Your objective -> Write out each line below precisely, passing over the pictures.

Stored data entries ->
※ ※ ※

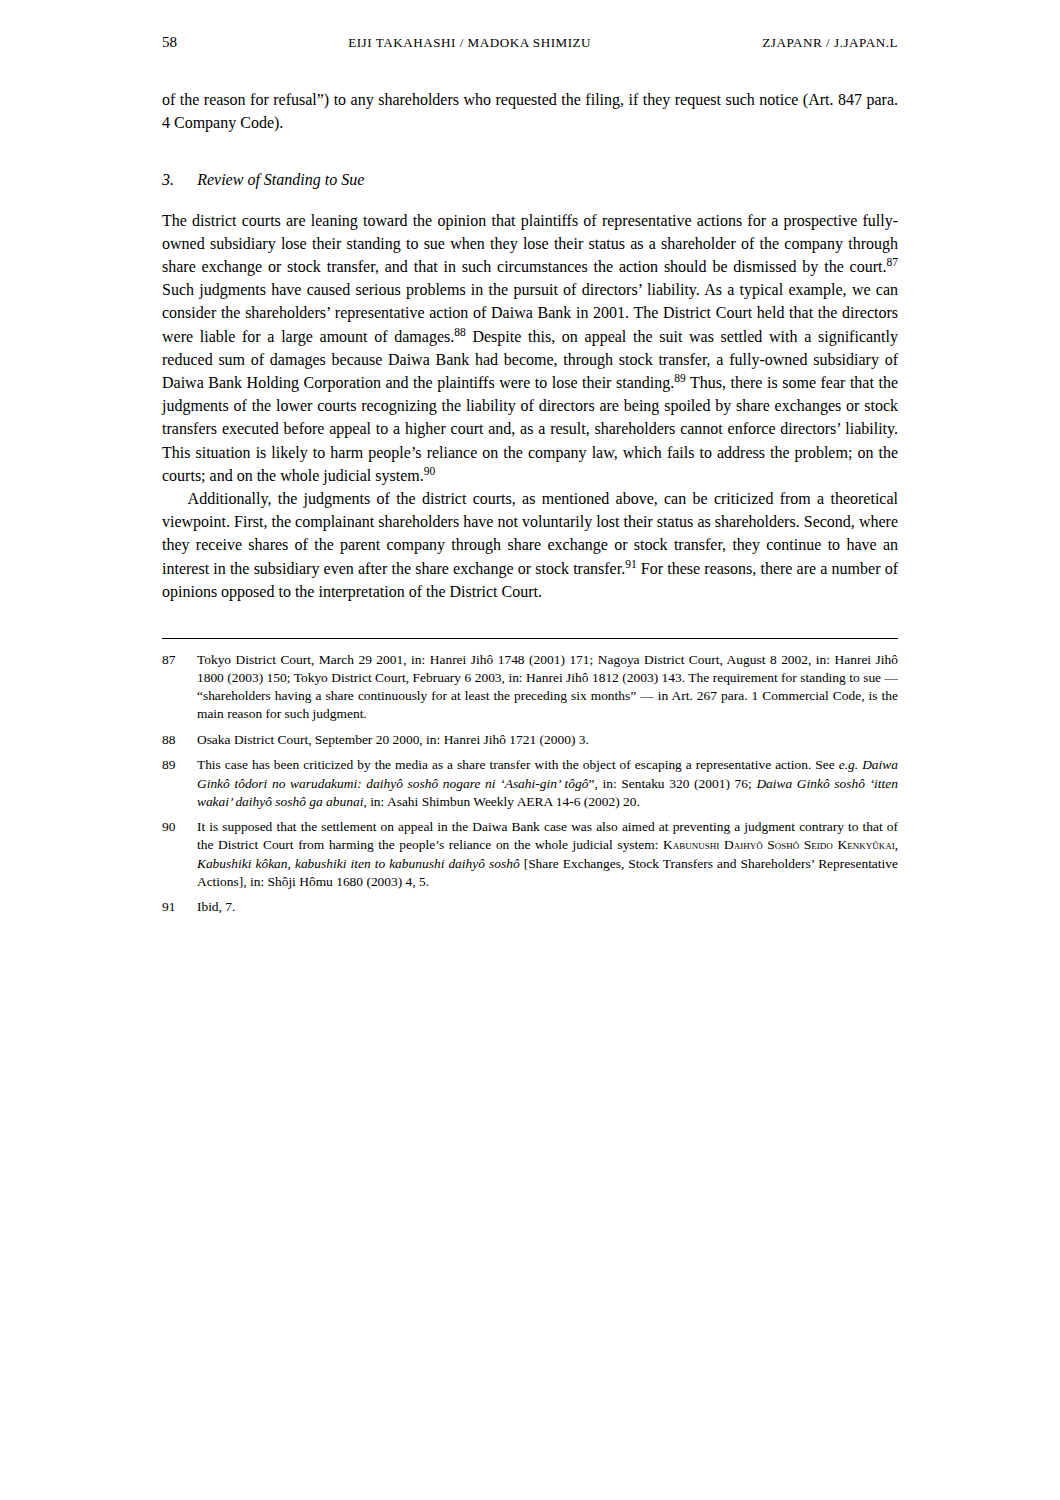58 Eiji Takahashi / Madoka Shimizu ZJapanR / J.Japan.L
of the reason for refusal”) to any shareholders who requested the filing, if they request such notice (Art. 847 para. 4 Company Code).
3. Review of Standing to Sue
The district courts are leaning toward the opinion that plaintiffs of representative actions for a prospective fully-owned subsidiary lose their standing to sue when they lose their status as a shareholder of the company through share exchange or stock transfer, and that in such circumstances the action should be dismissed by the court.87 Such judgments have caused serious problems in the pursuit of directors’ liability. As a typical example, we can consider the shareholders’ representative action of Daiwa Bank in 2001. The District Court held that the directors were liable for a large amount of damages.88 Despite this, on appeal the suit was settled with a significantly reduced sum of damages because Daiwa Bank had become, through stock transfer, a fully-owned subsidiary of Daiwa Bank Holding Corporation and the plaintiffs were to lose their standing.89 Thus, there is some fear that the judgments of the lower courts recognizing the liability of directors are being spoiled by share exchanges or stock transfers executed before appeal to a higher court and, as a result, shareholders cannot enforce directors’ liability. This situation is likely to harm people’s reliance on the company law, which fails to address the problem; on the courts; and on the whole judicial system.90
Additionally, the judgments of the district courts, as mentioned above, can be criticized from a theoretical viewpoint. First, the complainant shareholders have not voluntarily lost their status as shareholders. Second, where they receive shares of the parent company through share exchange or stock transfer, they continue to have an interest in the subsidiary even after the share exchange or stock transfer.91 For these reasons, there are a number of opinions opposed to the interpretation of the District Court.
87 Tokyo District Court, March 29 2001, in: Hanrei Jihô 1748 (2001) 171; Nagoya District Court, August 8 2002, in: Hanrei Jihô 1800 (2003) 150; Tokyo District Court, February 6 2003, in: Hanrei Jihô 1812 (2003) 143. The requirement for standing to sue — “shareholders having a share continuously for at least the preceding six months” — in Art. 267 para. 1 Commercial Code, is the main reason for such judgment.
88 Osaka District Court, September 20 2000, in: Hanrei Jihô 1721 (2000) 3.
89 This case has been criticized by the media as a share transfer with the object of escaping a representative action. See e.g. Daiwa Ginkô tôdori no warudakumi: daihyô soshô nogare ni ‘Asahi-gin’ tôgô”, in: Sentaku 320 (2001) 76; Daiwa Ginkô soshô ‘itten wakai’ daihyô soshô ga abunai, in: Asahi Shimbun Weekly AERA 14-6 (2002) 20.
90 It is supposed that the settlement on appeal in the Daiwa Bank case was also aimed at preventing a judgment contrary to that of the District Court from harming the people’s reliance on the whole judicial system: Kabunushi Daihyô Soshô Seido Kenkyûkai, Kabushiki kôkan, kabushiki iten to kabunushi daihyô soshô [Share Exchanges, Stock Transfers and Shareholders’ Representative Actions], in: Shôji Hômu 1680 (2003) 4, 5.
91 Ibid, 7.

※ ※ ※

Solved problem ->
58 Eiji Takahashi / Madoka Shimizu ZJapanR / J.Japan.L
of the reason for refusal”) to any shareholders who requested the filing, if they request such notice (Art. 847 para. 4 Company Code).
3. Review of Standing to Sue
The district courts are leaning toward the opinion that plaintiffs of representative actions for a prospective fully-owned subsidiary lose their standing to sue when they lose their status as a shareholder of the company through share exchange or stock transfer, and that in such circumstances the action should be dismissed by the court.87 Such judgments have caused serious problems in the pursuit of directors’ liability. As a typical example, we can consider the shareholders’ representative action of Daiwa Bank in 2001. The District Court held that the directors were liable for a large amount of damages.88 Despite this, on appeal the suit was settled with a significantly reduced sum of damages because Daiwa Bank had become, through stock transfer, a fully-owned subsidiary of Daiwa Bank Holding Corporation and the plaintiffs were to lose their standing.89 Thus, there is some fear that the judgments of the lower courts recognizing the liability of directors are being spoiled by share exchanges or stock transfers executed before appeal to a higher court and, as a result, shareholders cannot enforce directors’ liability. This situation is likely to harm people’s reliance on the company law, which fails to address the problem; on the courts; and on the whole judicial system.90
Additionally, the judgments of the district courts, as mentioned above, can be criticized from a theoretical viewpoint. First, the complainant shareholders have not voluntarily lost their status as shareholders. Second, where they receive shares of the parent company through share exchange or stock transfer, they continue to have an interest in the subsidiary even after the share exchange or stock transfer.91 For these reasons, there are a number of opinions opposed to the interpretation of the District Court.
87 Tokyo District Court, March 29 2001, in: Hanrei Jihô 1748 (2001) 171; Nagoya District Court, August 8 2002, in: Hanrei Jihô 1800 (2003) 150; Tokyo District Court, February 6 2003, in: Hanrei Jihô 1812 (2003) 143. The requirement for standing to sue — “shareholders having a share continuously for at least the preceding six months” — in Art. 267 para. 1 Commercial Code, is the main reason for such judgment.
88 Osaka District Court, September 20 2000, in: Hanrei Jihô 1721 (2000) 3.
89 This case has been criticized by the media as a share transfer with the object of escaping a representative action. See e.g. Daiwa Ginkô tôdori no warudakumi: daihyô soshô nogare ni ‘Asahi-gin’ tôgô”, in: Sentaku 320 (2001) 76; Daiwa Ginkô soshô ‘itten wakai’ daihyô soshô ga abunai, in: Asahi Shimbun Weekly AERA 14-6 (2002) 20.
90 It is supposed that the settlement on appeal in the Daiwa Bank case was also aimed at preventing a judgment contrary to that of the District Court from harming the people’s reliance on the whole judicial system: Kabunushi Daihyô Soshô Seido Kenkyûkai, Kabushiki kôkan, kabushiki iten to kabunushi daihyô soshô [Share Exchanges, Stock Transfers and Shareholders’ Representative Actions], in: Shôji Hômu 1680 (2003) 4, 5.
91 Ibid, 7.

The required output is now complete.